Après un passage difficile où j’avais fait de mon mieux pour chanter les bonnes notes, Saguer vient me trouver:

« Vous avez bien chanté un fa dièse dans cette phrase, n’est-ce pas?

– Oui, dis-je en hésitant un peu.

-Eh bien, monsieur Savoie, vous vous trompez avec une conviction telle qu’on se demande si vous vous trompez. » Parole de compositeur!

Quelques jours plus tard, en spectacle, je joue avec Mariana une scène très dramatique où je la soumets à un interrogatoire serré, cruel même. Au beau milieu d’une réplique cinglante, quelqu’un crie dans la salle avec l’inimitable accent provençal: «Eh! Albert, ça te plaît?» Inutile de dire que nous avons raté notre effet.


Faust

Les chanteurs ne peuvent pas toujours être au meilleur de leur forme mais, malheureusement, tous les publics ne se montrent pas indulgents devant nos faiblesses vocales.

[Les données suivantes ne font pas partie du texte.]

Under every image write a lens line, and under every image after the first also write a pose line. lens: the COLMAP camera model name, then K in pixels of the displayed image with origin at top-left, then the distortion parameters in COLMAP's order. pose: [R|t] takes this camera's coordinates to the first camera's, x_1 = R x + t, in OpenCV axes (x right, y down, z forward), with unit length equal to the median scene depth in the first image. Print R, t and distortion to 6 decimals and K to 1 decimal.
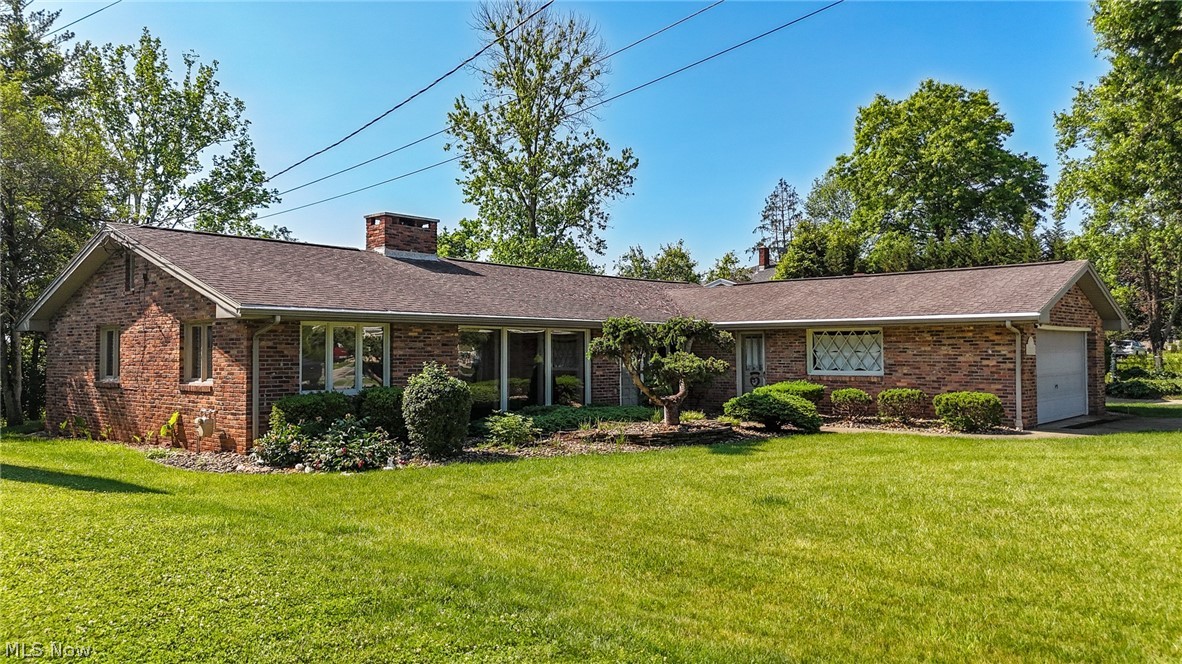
lens RADIAL K [[870.6, 0, 591.0], [0, 870.6, 332.0], [0, 0, 1]] dist [0.055899, -0.058970]
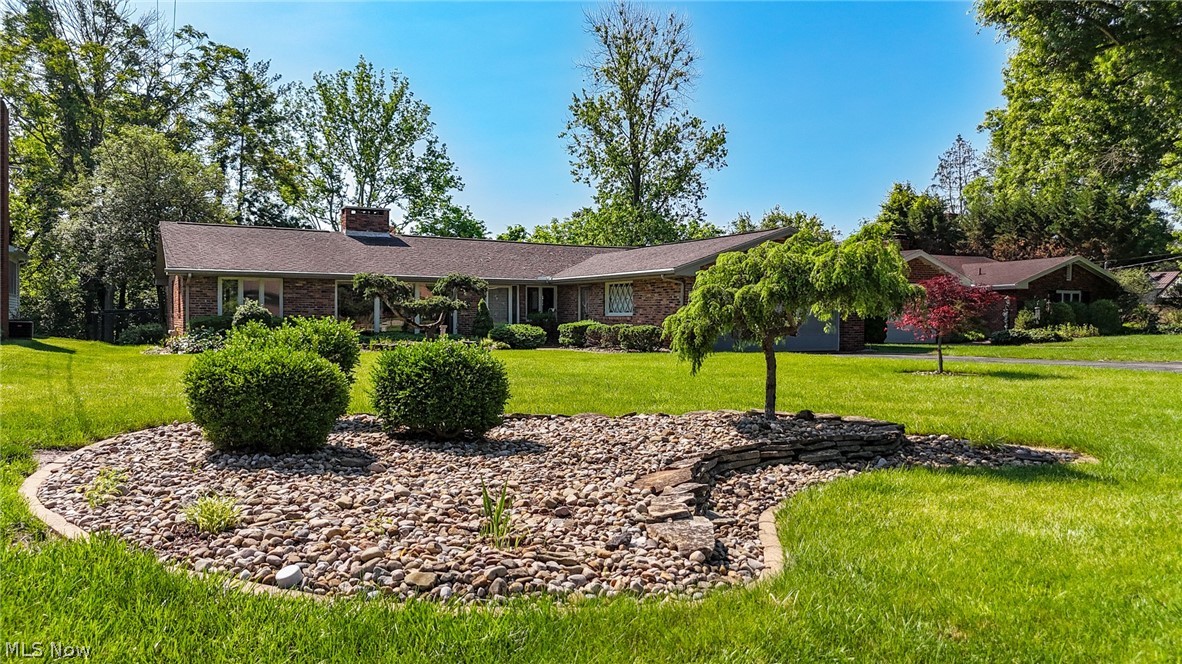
lens RADIAL K [[878.4, 0, 591.0], [0, 878.4, 332.0], [0, 0, 1]] dist [0.058926, -0.061543]
pose [[0.935944, 0.013985, -0.351871, 0.293612], [0.000051, 0.999206, 0.039848, 0.008105], [0.352149, -0.037314, 0.935200, -0.119054]]
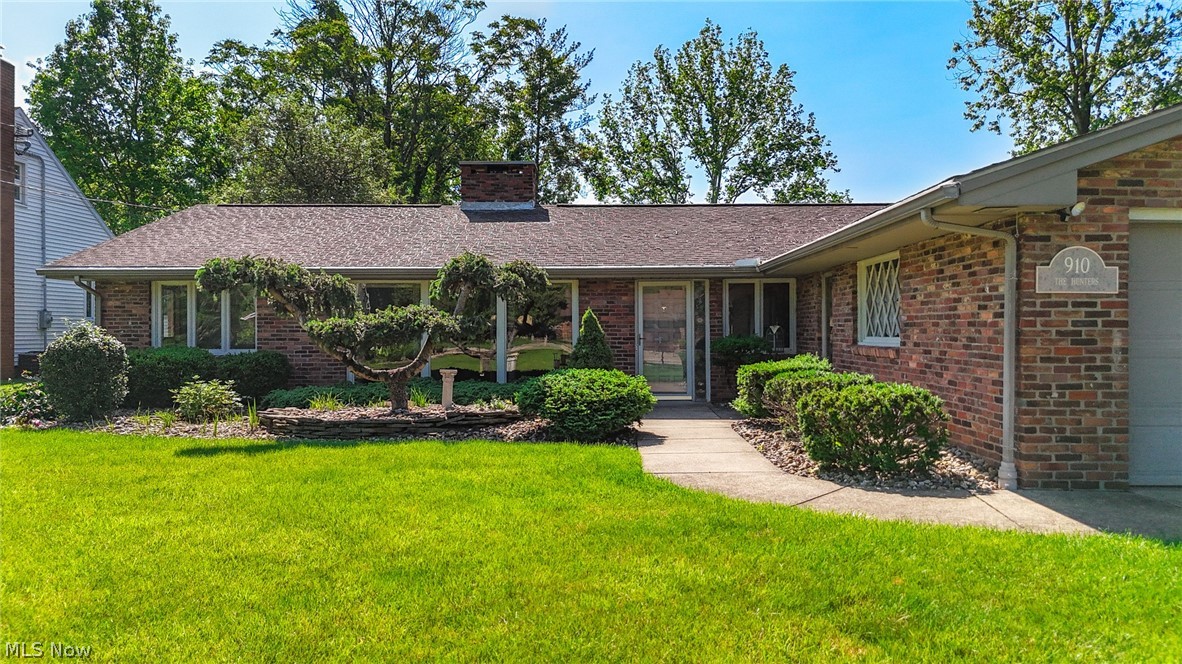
lens RADIAL K [[870.6, 0, 591.0], [0, 870.6, 332.0], [0, 0, 1]] dist [0.055899, -0.058970]
pose [[0.644904, 0.002186, -0.764261, 0.232925], [0.020224, 0.999597, 0.019925, 0.010925], [0.763996, -0.028306, 0.644600, 0.213526]]
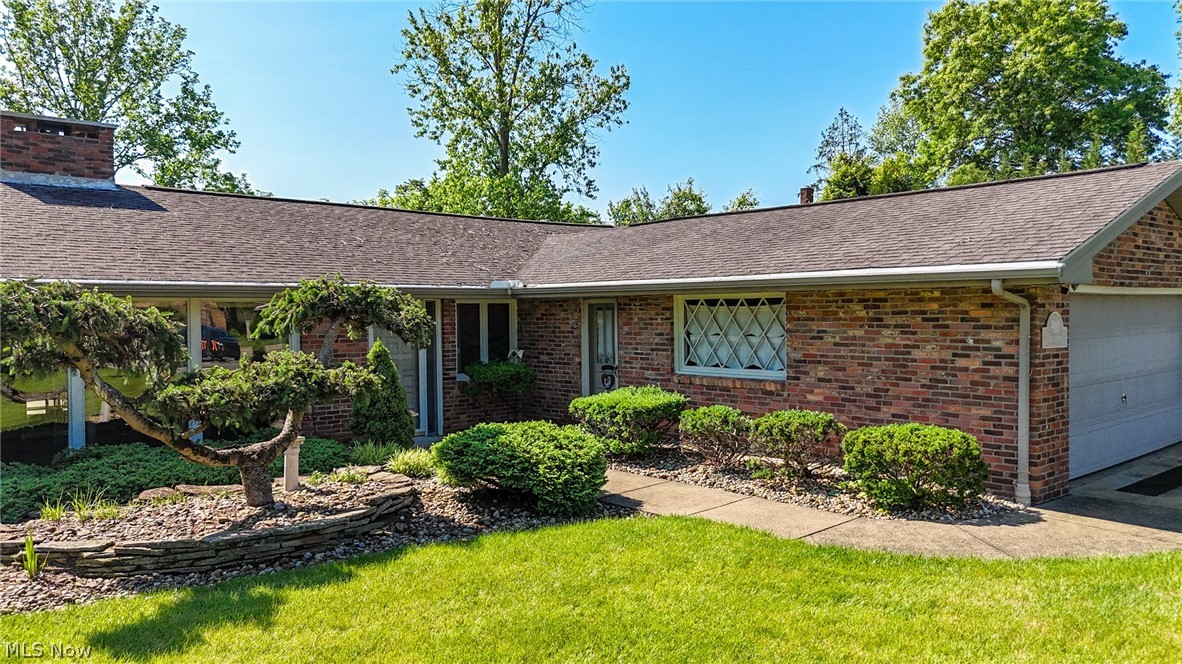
lens RADIAL K [[878.4, 0, 591.0], [0, 878.4, 332.0], [0, 0, 1]] dist [0.058926, -0.061543]
pose [[0.994285, -0.002101, -0.106740, 0.105660], [0.007424, 0.998747, 0.049498, -0.003371], [0.106502, -0.050007, 0.993054, 0.171794]]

En représentation de matinée, le ténor qui joue le rôle titre dans Faust canarde ses aigus l’un après l’autre. Il y a une note qu’il ne peut pas se permettre de rater, cependant, car le public marseillais l’attend de pied ferme: le contre-ut dans le grand air Salut, demeure chaste et pure. Or, le chanteur la craque royalement, l’envoyant voler en mille morceaux. De la salle montent les huées et les cris de «Remboursement! Qu’on le chasse, le pourri! » suivis de tous les autres mots affables du dictionnaire.

Le chef d’orchestre est obligé d’interrompre le spectacle. En toute hâte, on baisse le rideau, on appelle la police pour rétablir l’ordre mais trop tard! les gens sont sortis attendre notre ténor à l’entrée – ou plutôt à la sortie – des artistes pour lui régler son compte.

Un employé compatissant a sauvé la vie de l’infortuné chanteur en le dissimulant dans un camion de décors pour le ramener à son hôtel.

Dites-moi, qui après cela voudrait chanter à Marseille?


Peter Grimes
Peter Grimes, un opéra très sérieux de Benjamin Britten, demeurera toujours associé dans mon esprit à l’un des incidents les plus drôles de toute ma carrière.

La générale n’est pas plutôt commencée que des murmures s’élèvent sur scène parmi les choristes. Peu à peu, les chuchotements se transforment en conversation à voix haute et je finis par comprendre qu’une choriste manque à l’appel. Georgette n’est pas là. Tout le monde s’inquiète. Où donc est Georgette? Il a dû lui arriver quelque chose, elle qui est toujours si ponctuelle, il faudrait aller lui téléphoner. Enfin la commotion grandit au point où le chœur ne chante presque plus.

Impatienté, le chef arrête l’orchestre et apostrophe les choristes:

«Mais qu’est-ce qui vous prend? Vous savez bien qu’on n’interrompt pas une générale. Allez, on reprend!

– Maestro, hasarde un des chanteurs, c’est que Georgette n’est pas arrivée …

– Et puis après? Allez, on continue!»

Sur ces entrefaites, Georgette arrive sur scène en courant: «Attendez, attendez, il faut que je vous raconte», dit-elle en haletant. Devant son air ahuri, le chef d’orchestre dépose sa baguette en soupirant. Veut, veut pas, il faudra écouter l’histoire de Georgette! …

«Alors voilà, il y a longtemps que mon évier de cuisine n’avale pas, commence-t-elle avec son pittoresque accent. Et ça fait des mois que je demande à mon mari de le déboucher. Vous savez comme c’est ennuyeux, un évier qui n’avale pas! Eh bien, ce matin, mon mari s’apprêtait à prendre sa douche quand j’ai insisté encore pour qu’il vienne déboucher mon putain d’évier.

Complètement à poil, mon mari prend les outils, se met à quatre pattes sous l’évier et commence à défaire les boulons. La chatte, qui passe par là, lui donne un coup de griffes exactement là où vous pensez, alors mon mari fait le saut et se frappe la tête sur les tuyaux. Il saigne comme un porc, le pauvre. Il hurle. J’essaie d’arrêter le sang, mais je n’y arrive pas, ça n’arrête pas de couler.

Alors j’appelle police-secours. Ils arrivent au bout d’un quart d’heure et embarquent mon mari dans l’ambulance. Rendu à l’hôpital, en montant l’escalier, l’un des porteurs de la civière demande à mon mari comment il s’est fendu la tête. Il raconte son histoire. Alors les porteurs rient tellement fort qu’ils échappent mon mari et qu’il se casse le bras.

Voilà, Maestro, pourquoi je suis en retard!»